第二部 信仰と理性論 星加弘文

Chapter 1 「信仰と理性論」の方法論 (5)

Break 落合仁司著『数理神学を学ぶ人のために』と当論考の関係について

当論考「信仰論」および「信仰と理性論」の最初の発表は、教会の教職者を対象としたある配布活動によって2009年から2010年にかけて行われた。その前年に仕上げられた『キリスト教命題学』という大部の論考をおよそ半分の長さに書き改め、タイトルを『開かれたキリスト教のための信仰と理性論』として、B5版縦書3段組の体裁で約300頁の読み物が17回に分けて配布された。当初、牧師たちから二、三の反応が寄せられたが、それらは「信仰を理性で語る」ことへの危惧や、弁証論的議論への飽きと無期待を示すものであった。

同じ時期『数理神学を学ぶ人のために』[1] という、キリスト教組織神学に数学の集合論を適用する試みの書物が発行されようとしていて、その書評の執筆依頼が著者落合氏から東京キリスト教大学稲垣久和教授にあった旨の連絡が、稲垣教授から私に届いていた。というのも、稲垣氏は私の神学校時代の卒業論文の指導教官であった関係から、私は自分の『開かれたキリスト教のための信仰と理性論』を毎月、稲垣氏にも送付していたのである。

カントを扱った私のかつての卒業論文には氏から二つの疑問が付されていたが、『開かれたキリスト教のための信仰と理性論』は、それに対する25年越しの答えでもあった。当時、稲垣氏は私に以下を問うていた。

--

_やること一覧_:
(a) 記録をすべて、一行ずつそのまま書き写す。画像は答えに入れない。
(b) 信仰と理性論についての抜粋を、最後の文の後から書き継ぐ。
抜粋と記録は互いに関係がない。

--

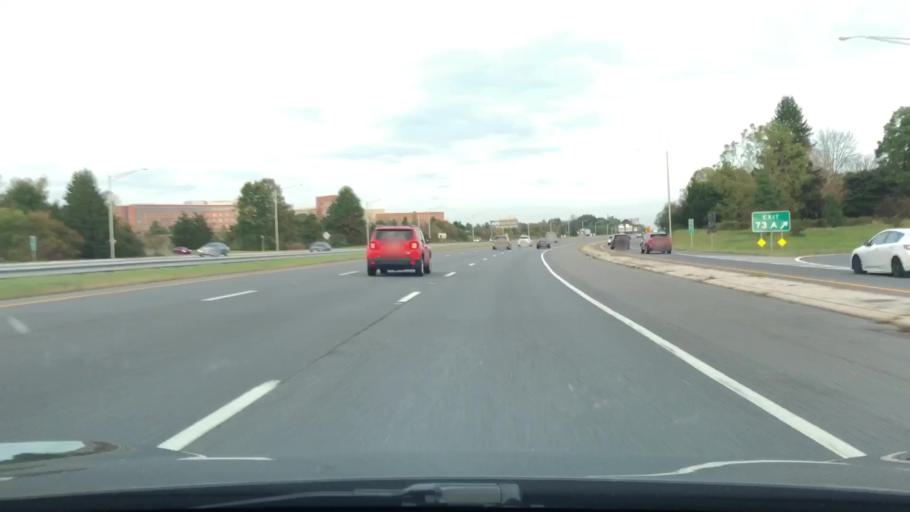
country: US
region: New Jersey
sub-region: Mercer County
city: Ewing
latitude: 40.2893
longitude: -74.8108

--

_解答一覧_:
(a)
country: US
region: New Jersey
sub-region: Mercer County
city: Ewing
latitude: 40.2893
longitude: -74.8108

(b)
保守キリスト教はカントからの影響を受けていないが、なぜカント哲学を扱うのか

保守キリスト教における現代的課題は、日常的な世界についての「キリスト教的世界観の確立」であると考えるが、なぜ非日常的な出来事である奇跡について論じようとするのか

これに対し私は次のような説明を添えて、『開かれたキリスト教のための信仰と理性論』がその回答でもある旨を伝えていた。すなわち、

保守神学はカントの影響を直接には受けずにきたが、カント哲学の影響によって生じた新正統主義神学などへの反動から権威主義化を余儀なくされている。このため保守派もまたカントの間接的な影響の下にあるとみられなければならない。しかしこのとき行うべきは新正統主義などの新プロテスタンティズムへの対抗措置ではなく、それを生じさせたカントの「現象と物自体の分離」という思想への対処であって、新正統主義のようにならずにカント哲学を克服する方法が探求されるべきである。

カントによって否定された啓示としての奇跡はキリスト教成立の前提事項であって、これが揺るがされている状況においては「キリスト教的世界観」どころかキリスト教そのものが危うくなる。したがって奇跡なし、命題的啓示なしとする新正統主義神学および現代主流派神学を生じさせるに至ったカントの「現象と物自体の分離」思想を検討し、これを正しく批判することは「キリスト教的世界観の確立」以上に重要な課題といえる。

稲垣氏と私の論考のいきさつは以上だが、氏は先の落合氏の著作に対する書評が「ひじょうに厳しいものになることを著者に伝えた」ことを私に伝えつつ、その草稿を送ってこられた。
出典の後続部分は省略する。